Innovative UNT logistics program earns Southwestern Business Deans' Association award

Wednesday, June 11, 2014 - 13:43

DENTON (UNT), Texas -- In today's global marketplace, business graduates may have to work with co-workers scattered across the world -- and they may never meet face to face.

So how do you learn how to work on a team with one person in Austria, another in Finland and yet another in China when you're in Texas?

Dr. Ted Farris, professor of logistics in the University of North Texas College of Business, developed a program that earned the Bobby G. Bizzell Innovative Achievement Award from the Southwestern Business Deans' Association for an innovative way of helping students learn in displaced work groups -- or teams with members spread across different locations.

The award, sponsored by Bloomberg Businessweek, was presented at the association's Annual Meeting this week in Santa Fe, New Mexico, and the UNT program received a cash prize of $1,500.
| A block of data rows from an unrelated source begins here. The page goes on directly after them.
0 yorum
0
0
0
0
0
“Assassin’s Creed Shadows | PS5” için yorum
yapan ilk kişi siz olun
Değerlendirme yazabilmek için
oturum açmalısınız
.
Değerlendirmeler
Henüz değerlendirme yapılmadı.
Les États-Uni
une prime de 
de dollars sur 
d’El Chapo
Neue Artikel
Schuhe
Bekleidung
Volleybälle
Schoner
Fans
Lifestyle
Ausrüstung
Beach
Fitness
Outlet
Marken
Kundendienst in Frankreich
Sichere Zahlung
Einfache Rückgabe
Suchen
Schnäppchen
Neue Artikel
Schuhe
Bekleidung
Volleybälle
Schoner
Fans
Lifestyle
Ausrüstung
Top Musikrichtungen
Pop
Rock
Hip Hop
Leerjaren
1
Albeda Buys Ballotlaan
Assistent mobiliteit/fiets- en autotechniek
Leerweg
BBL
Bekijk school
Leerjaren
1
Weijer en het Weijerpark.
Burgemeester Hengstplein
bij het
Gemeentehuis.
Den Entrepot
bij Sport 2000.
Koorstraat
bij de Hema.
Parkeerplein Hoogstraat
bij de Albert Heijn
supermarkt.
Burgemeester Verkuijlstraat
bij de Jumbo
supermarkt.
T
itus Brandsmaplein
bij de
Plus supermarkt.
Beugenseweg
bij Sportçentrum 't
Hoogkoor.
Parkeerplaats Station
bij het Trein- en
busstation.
"I am honored to be recognized for this leading-edge pedagogical innovation," Farris said. "It goes hand-in-hand with our top five global ranking for research in logistics. We have extended the classroom internationally and are better preparing our graduates to excel in their careers."

The innovative classroom program is called "Globally Displaced Workgroups: Creating a Real-World Experience in the Classroom." Farris created the pilot program in Fall 2011 with 167 students from two U.S. and two European universities. Since then, the program has been offered to 1,566 students at 20 universities across the world. In Fall 2014, up to 13 universities in the U.S. and 11 universities from Austria, China, Columbia, France, Italy, Malaysia, Morocco, Peru and the United Kingdom are expected to participate.

Each team consists of students from four universities who work together to solve a case study during a two-week period. While working on their projects, these students deal with the real-world challenges of varying time zones, language obstacles, cultural differences and technology connection issues.

"Farris' emphasis on developing critical thinking skills has been well received by our industry customers who seek students (who) are well prepared to integrate their specialized functional knowledge immediately into the work place," Jeffrey Sager, chair of the Department of Marketing and Logistics at UNT, wrote in his nomination of Farris. "Such skills have escalated in import as technology and globally scaled enterprise demand abilities to work closely with supply chain trading partners on a worldwide scale."

Farris also earned the UNT College of Business Outstanding Teaching Innovation Award this year.

The UNT logistics program was ranked in the top five internationally for research productivity by the International Journal of Physical Distribution and Logistics Management in 2012.

About UNT's College of Business

With more than 5,500 students, UNT's College of Business is one of the largest business schools in the nation and has been continuously accredited by the Association to Advance Collegiate Schools of Business (AACSB) International since 1961. With 103 full-time faculty members, the college offers 16 undergraduate degrees, 22 master's degrees, seven doctoral programs and 17 certificate programs. Three centers and institutes in the College of Business create synergy among scholarship, research and teaching. Classes take place in the new 180,000-square-foot Business Leadership Building, which opened in 2011. Students enhance their learning experience through student organizations, study abroad programs, internships and the Professional Leadership Program to develop the skills and knowledge they need to succeed in today's technological and global business environment.